Q2: Please summarize your review in 1-2 sentences
The paper proposes a new UCB algorithm that handles arm pulls that are non-iid.

The assumption is that each arm follows a mixing process.

The authors prove upper bounds for the algorithm.

The paper has two weaknesses.

First, the presentation is not always clear.

Much of the notation is not well defined and paper is quite compact.

Second, there are no empirical results which also leads to doubts about the significance of the work and potential applicability.

Author Feedback
Author Feedback
Q1:Author rebuttal: Please respond to any concerns raised in the reviews. There are no constraints on how you want to argue your case, except for the fact that your text should be limited to a maximum of 5000 characters. Note however, that reviewers and area chairs are busy and may not read long vague rebuttals. It is in your own interest to be concise and to the point.
We thank the reviewers for their insightful feedback. We here address their main concerns/questions.

On the lack of experiments:
Due to space constraints, we purposely made the choice to focus on providing the reader with all the theoretical elements necessary to understand phi-mixing processes over results from numerical simulations. We made this choice because
we think that it is more important for the paper to give all the tools necessary to understand the concepts the Remix-UCB algorithm is based upon, rather than providing a comparison with other algorithms. This is reinforced by the fact that no other
bandit algorithm has been designed to handle mixing processes.

In any case, we already conducted a set of preliminary experiments to assess the behavior of
our approach in a practical setting. One of the findings is that, for slow mixing processes, we observed that standard best arm algorithms, such as Improved UCB, have a significant chance to erroneously eliminate the
best arm due to heavy time dependency, and thus to give rise to a linear regret. This, in turn, implied the average regrets over several simulations of these classical best-arm bandit identification methods to be way
larger than the average regrets of Remix-UCB.
We intend to include such results (and those obtained from a more comprehensive empirical evaluation) in an extended version of the present paper.

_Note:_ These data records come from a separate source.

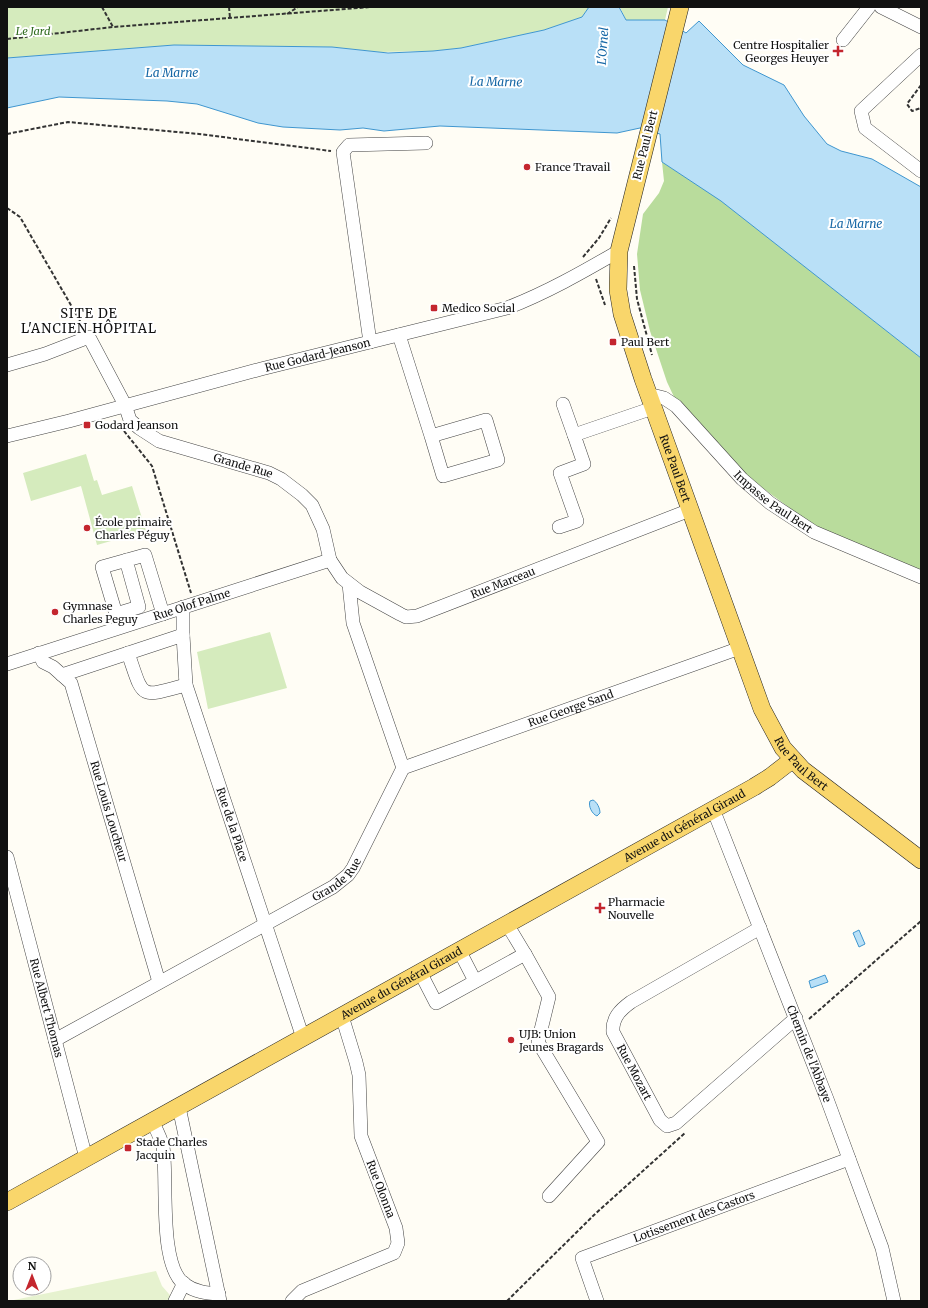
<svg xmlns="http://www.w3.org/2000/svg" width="928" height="1308" font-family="Merriweather,serif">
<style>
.green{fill:#d5ebbd}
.forest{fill:#b9dc9c}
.pitch{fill:#e6f2cf}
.water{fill:#b9e0f7;stroke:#3f96cf}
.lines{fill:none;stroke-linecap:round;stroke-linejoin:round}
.minor-casing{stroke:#444;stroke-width:14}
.major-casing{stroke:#222;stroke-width:18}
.path{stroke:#333;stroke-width:2;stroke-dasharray:4 2;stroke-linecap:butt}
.minor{stroke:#fff;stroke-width:13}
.major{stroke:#f9d66b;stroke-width:17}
.poi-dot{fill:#c4262e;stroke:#fff;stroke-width:1.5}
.labels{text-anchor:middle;stroke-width:4;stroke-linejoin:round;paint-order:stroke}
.park-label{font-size:11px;font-style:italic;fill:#2f6b1f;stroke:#fff}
.poi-label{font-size:11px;fill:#111;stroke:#fff;text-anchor:start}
.street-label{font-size:11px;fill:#111;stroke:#fff}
.water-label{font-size:12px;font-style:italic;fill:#1768a6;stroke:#fff}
.quarter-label{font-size:13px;letter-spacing:1px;fill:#111;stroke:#fff}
</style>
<rect width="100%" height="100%" fill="#fffdf5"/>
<path class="green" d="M7 7H589L582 17 544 30 461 48 433 51 379 52 332 47 174 45 7 58Z
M620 7H668L665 20H626Z
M86 454 94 481 97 480 102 495 132 486 146 531 97 545 81 486 31 501 23 473Z
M270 632 287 688 208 709 197 652Z"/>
<path class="forest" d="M662 162 719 199 921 358V571L814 526 748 477 675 399 667 382 650 331 640 290 637 254 643 214 659 193 664 181Z"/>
<path class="pitch" d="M156 1271 162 1286 175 1301H9Z"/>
<path class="water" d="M589 7H619L626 20H665L686 33 699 21 743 65 784 85 804 116 827 144 841 151 872 159 921 187V358L721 201 662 162 660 134 640 128 617 133 440 126 384 131 363 128 340 130 283 127 258 123 197 104 167 101 59 97 7 108V58L174 45 332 47 388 53 433 51 461 48 544 30 582 17Z
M593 800C597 802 600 808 600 813L597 816C592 814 588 806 590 801Z
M859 930 865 944 859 947 853 933Z
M825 975 828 982 811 988 809 981Z"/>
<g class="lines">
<defs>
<g id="minor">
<path d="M881 7 921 27"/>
<path d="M843 40 869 7"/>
<path d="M921 55 861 111 865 128 921 171"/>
<path d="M399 335 431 436 486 420 498 460 443 476 431 436"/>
<path d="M370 342 343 152 349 145 426 143"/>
<path id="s1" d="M7 365 45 354 89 337 125 405 130 420 139 428 159 441 269 473 281 479 302 495 312 505 323 529 330 560 342 578 360 592 400 614 406 617 417 616 690 510"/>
<path id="s2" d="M648 394 664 398 676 406 742 479 770 503 814 532 921 577"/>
<path d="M563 404 574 435"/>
<path id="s3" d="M7 436 69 421 261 369 507 308C546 293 583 272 619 251"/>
<path d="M559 527 577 521 560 473 584 464 574 435 653 408"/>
<path d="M126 560 139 607 116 614 102 567 145 555 163 614"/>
<path id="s4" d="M183 607V635L186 685 303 1038"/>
<path id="s5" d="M39 653 43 662 53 667 71 683 159 982"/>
<path d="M128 653C144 699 138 698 186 685"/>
<path id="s6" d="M7 664 330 560"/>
<path d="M62 675 183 635"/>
<path id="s7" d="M403 768 740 648"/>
<path id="s8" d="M713 809 827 1099 882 1248 894 1301"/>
<path id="s9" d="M7 857 86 1158"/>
<path id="s10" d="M760 928 631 1002C620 1010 612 1018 613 1032L660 1120 667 1126 676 1123 796 1018"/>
<path d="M459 950 475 981"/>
<path d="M525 954 549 997 538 1042 598 1142 549 1196"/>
<path d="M420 972 436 1003 525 954 507 924"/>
<path id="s11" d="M55 1040 333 887 348 875 353 868 403 768 353 623 349 584"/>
<path d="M179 1107 220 1301"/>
<path d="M152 1121C156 1129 161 1138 163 1147 168 1177 158 1264 184 1284 195 1292 206 1293 219 1294"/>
<path d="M175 1301 184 1283"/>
<path d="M292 1301 302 1291 394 1253 398 1243 396 1228 361 1136 359 1075 356 1062 342 1016"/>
<path id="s12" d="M597 1301 582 1258 849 1159"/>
</g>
<g id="major">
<path id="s13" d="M680 7 619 251 618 290 622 314 643 379 762 709 783 748 803 770 921 860"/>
<path id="s14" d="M7 1202 754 787 770 777 792 760"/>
</g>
</defs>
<use href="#minor" class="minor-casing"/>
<use href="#major" class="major-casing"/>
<path class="path" d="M102 7 113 27
M229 7 230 18
M287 14 298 7
M7 39 113 27 371 7
M921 85 907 104 912 111 921 108
M7 134 68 122 199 134 331 151
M7 208 20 217 83 326
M583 257 599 238 611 218
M634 266 637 299 652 355
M596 279 605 305
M124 431 152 466 191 593
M809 1019 921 921
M507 1301 594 1215 685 1133"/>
<use href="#minor" class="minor"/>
<use href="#major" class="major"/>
</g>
<g class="poi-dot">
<path d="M836 45h4v4h4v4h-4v4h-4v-4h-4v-4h4z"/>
<circle cx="527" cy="167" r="4"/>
<rect x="430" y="304" width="8" height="8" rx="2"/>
<rect x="609" y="338" width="8" height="8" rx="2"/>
<rect x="83" y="421" width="8" height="8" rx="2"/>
<circle cx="87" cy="528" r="4"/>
<circle cx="55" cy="612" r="4"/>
<path d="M598 902h4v4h4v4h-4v4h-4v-4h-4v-4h4z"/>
<circle cx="511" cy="1040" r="4"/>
<rect x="124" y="1144" width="8" height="8" rx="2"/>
</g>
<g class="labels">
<g class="park-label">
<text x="33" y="35">Le Jard</text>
</g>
<g class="poi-label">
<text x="829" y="49" text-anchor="end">Centre Hospitalier<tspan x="829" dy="13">Georges Heuyer</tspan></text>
<text x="535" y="171">France Travail</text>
<text x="442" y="312">Medico Social</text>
<text x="621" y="346">Paul Bert</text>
<text x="95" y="429">Godard Jeanson</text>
<text x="95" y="526">École primaire<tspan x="95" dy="13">Charles Péguy</tspan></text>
<text x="63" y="610">Gymnase<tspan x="63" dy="13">Charles Peguy</tspan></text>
<text x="608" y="906">Pharmacie<tspan x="608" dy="13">Nouvelle</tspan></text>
<text x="519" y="1038">UJB: Union<tspan x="519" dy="13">Jeunes Bragards</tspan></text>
<text x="136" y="1146">Stade Charles<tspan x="136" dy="13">Jacquin</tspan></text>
</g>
<g class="street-label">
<text transform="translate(645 145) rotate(-76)" y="4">Rue Paul Bert</text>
<text dy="4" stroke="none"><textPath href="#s3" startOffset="321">Rue Godard-Jeanson</textPath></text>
<text dy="4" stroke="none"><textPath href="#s1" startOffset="303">Grande Rue</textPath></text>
<text dy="4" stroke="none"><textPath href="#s13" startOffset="478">Rue Paul Bert</textPath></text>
<text dy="4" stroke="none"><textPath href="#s2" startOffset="168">Impasse Paul Bert</textPath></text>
<text dy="4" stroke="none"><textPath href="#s1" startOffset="642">Rue Marceau</textPath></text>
<text dy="4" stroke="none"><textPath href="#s6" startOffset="194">Rue Olof Palme</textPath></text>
<text dy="4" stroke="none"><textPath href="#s7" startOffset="178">Rue George Sand</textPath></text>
<text dy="4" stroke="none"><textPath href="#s13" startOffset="802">Rue Paul Bert</textPath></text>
<text dy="4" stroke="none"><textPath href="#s5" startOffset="179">Rue Louis Loucheur</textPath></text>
<text dy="4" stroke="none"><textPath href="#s4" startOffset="225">Rue de la Place</textPath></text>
<text dy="4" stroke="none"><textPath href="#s14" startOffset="775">Avenue du Général Giraud</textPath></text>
<text dy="4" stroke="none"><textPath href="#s11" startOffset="325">Grande Rue</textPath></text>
<text dy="4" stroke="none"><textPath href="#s14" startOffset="451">Avenue du Général Giraud</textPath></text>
<text dy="4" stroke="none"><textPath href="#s9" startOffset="156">Rue Albert Thomas</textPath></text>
<text dy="4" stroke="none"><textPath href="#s8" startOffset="263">Chemin de l'Abbaye</textPath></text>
<text dy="4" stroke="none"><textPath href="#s10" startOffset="231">Rue Mozart</textPath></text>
<text transform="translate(381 1189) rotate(69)" y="4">Rue Olonna</text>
<text dy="4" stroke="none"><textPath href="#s12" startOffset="165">Lotissement des Castors</textPath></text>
</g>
<g class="water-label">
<text transform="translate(603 46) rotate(-86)" y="4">L'Ornel</text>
<text x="172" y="77">La Marne</text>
<text transform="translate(496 82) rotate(1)" y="4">La Marne</text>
<text x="856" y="228">La Marne</text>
</g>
<g class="quarter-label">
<text x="89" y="318">SITE DE<tspan x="89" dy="15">L'ANCIEN HÔPITAL</tspan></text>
</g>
</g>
<rect width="928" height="1308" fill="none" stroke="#111111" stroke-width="16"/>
<g transform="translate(32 1276)"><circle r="19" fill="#ffffff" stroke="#a0a0a0"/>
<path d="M0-3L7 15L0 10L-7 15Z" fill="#c4262e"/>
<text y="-6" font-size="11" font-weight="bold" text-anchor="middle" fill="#111111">N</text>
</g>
</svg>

About the "compactness" of the paper:
We agree that the paper is a bit compact, but as stated in the previous section, we already made the difficult choice of removing the experimental section to be able to provide all the necessary elements of theory and algorithmic needed for Remix-UCB.
Since submission time we have devised some changes that will make the reading smoother, though, and we have spotted a few improvements to give lighter and more digest definitions: all this will be included in the final version.

For Reviewer 5:
As we discuss in the paper, Markov processes are a particular case of mixing processes where the dependency
is bounded in time (cf. the diameter of the Markov chain), while the main difficulty addressed
in our paper is the case where the dependency is unbounded and where the sum of the dependencies actually
diverges. This is a far more general setting, and as far as we know, it has never been addressed in the
multi-armed bandit framework.
(On a side note, we would like to point out that the term "iid mixing bandits" used in the review is probably
inaccurate, as Phi-mixing processes are not iid by definition -- unless the Phi-mixing coefficients are all 0.)